Jazz Rhythm – Tuesdays at midday with Jeannie McInnes
Theme: Rockin’ In Rhythm (Duke Ellington and Harry Carney -1931)
Most music has rhythm! But for Jeannie, what makes jazz speak to her whole being, making her move, is the talent of jazz musicians improvising within the melody, so that each rendition of a tune is unique. Jeannie felt her theme tune needed rhythm in name and spirit, and had been recorded by many different performers creating a variety of rhythms. Rockin’ in Rhythm by Ellington and Carney has been recorded by many in the 90 years since the Ellington in 1931, providing a different performer each week. From the original Ellington Orchestra, there are other big bands like the Swedish Harry Arnold Big Band and the Togo Orchestra, small groups like the Modern Jazz Quartet and Oscar Peterson Quartet, individuals like Joe Pass, vocalists Ella Fitzgerald and Maxine Sullivan, and very differently Miriam Makeba and Weather Report. For Jeannie, an ultimate example of “… variations on a theme”.
Jazz After Hours – Sundays and Mondays at 10pm
Theme: Can’t We Be Friends (Kay Swift, lyrics Paul James -1929)
Jazz After Hours has a number of presenters with different styles but a common approach to late night jazz. For a theme tune, Sue Jowell (Sundays) suggested the first track from her very first jazz album, which of course was vinyl, and then her very first jazz CD. It was the satin smooth voice of Ella Fitzgerald, the distinctively rough voice of Louis Armstrong, with Oscar Petersen and his trio of Herb Ellis’ guitar, Ray Brown’s bass and Buddy Rich’s drums.

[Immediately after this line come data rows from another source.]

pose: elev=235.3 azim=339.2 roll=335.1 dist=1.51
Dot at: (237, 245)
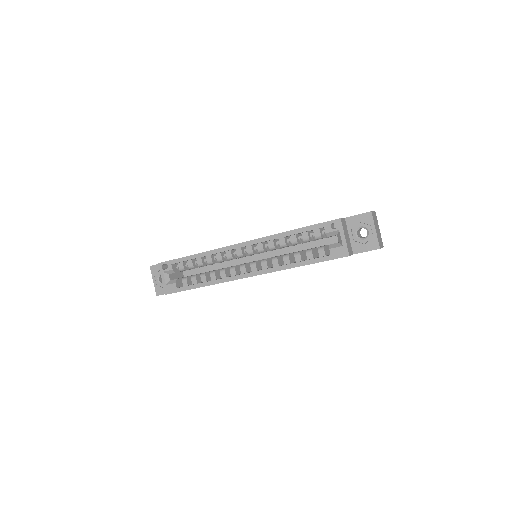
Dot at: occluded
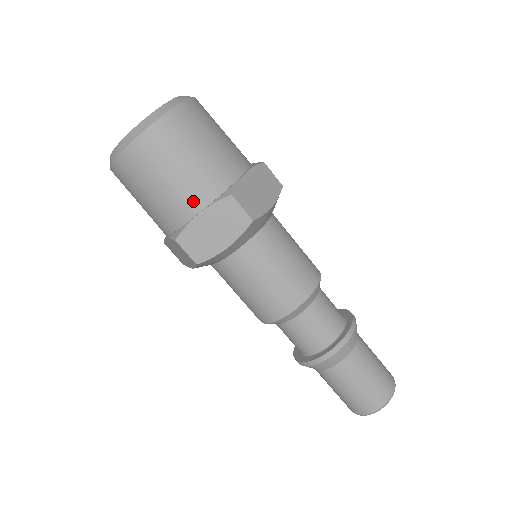
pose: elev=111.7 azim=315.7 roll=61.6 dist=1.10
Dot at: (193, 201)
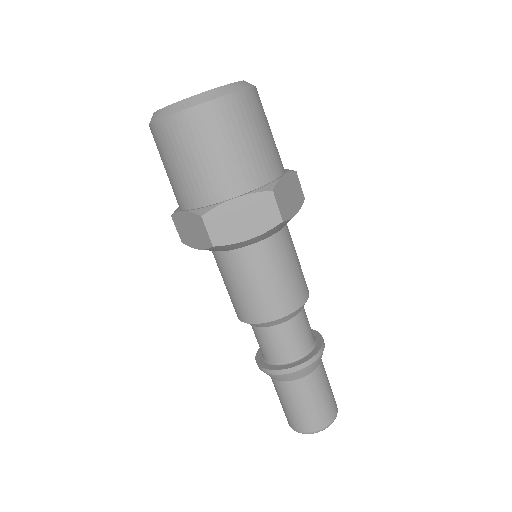
Dot at: (233, 184)
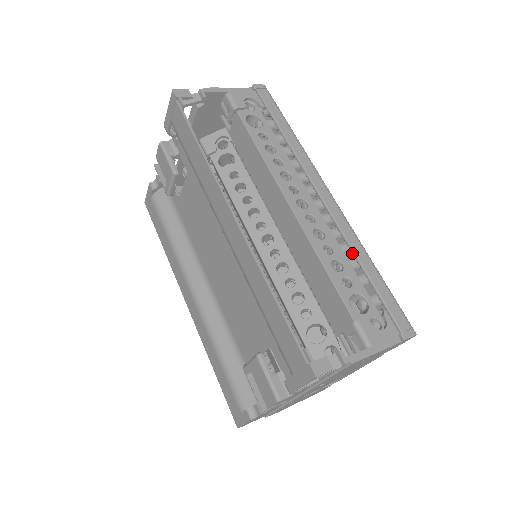
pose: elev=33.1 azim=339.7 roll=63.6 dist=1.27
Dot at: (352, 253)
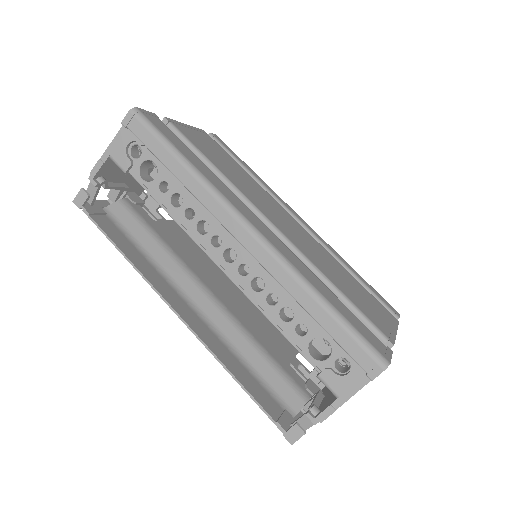
Dot at: (293, 298)
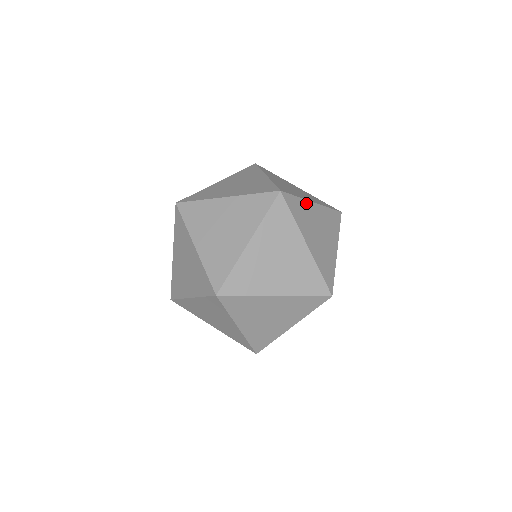
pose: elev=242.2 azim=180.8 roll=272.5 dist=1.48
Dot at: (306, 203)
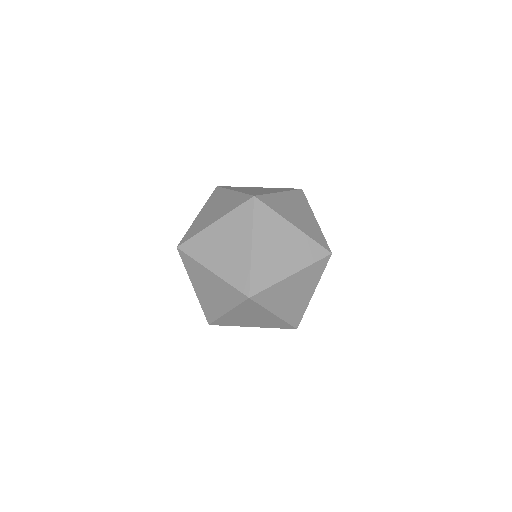
Dot at: (282, 220)
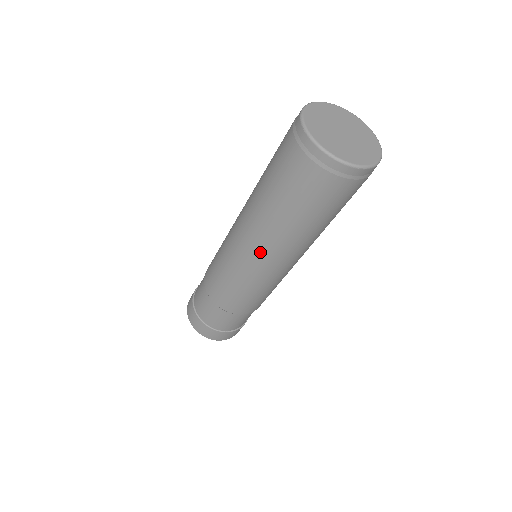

Some time ago, Sue was asked to fill in for another of our presenters, “… a big ask and even bigger shoes to fill”. Rather than mimic, she chose her own style. She hoped she would not lose audience, there would be few tracks to enjoy, and that “… we could still be friends”. Now she rejoices, starting each program with Sonny Stitt’s 1951 rendition. “Yes, we can be friends”.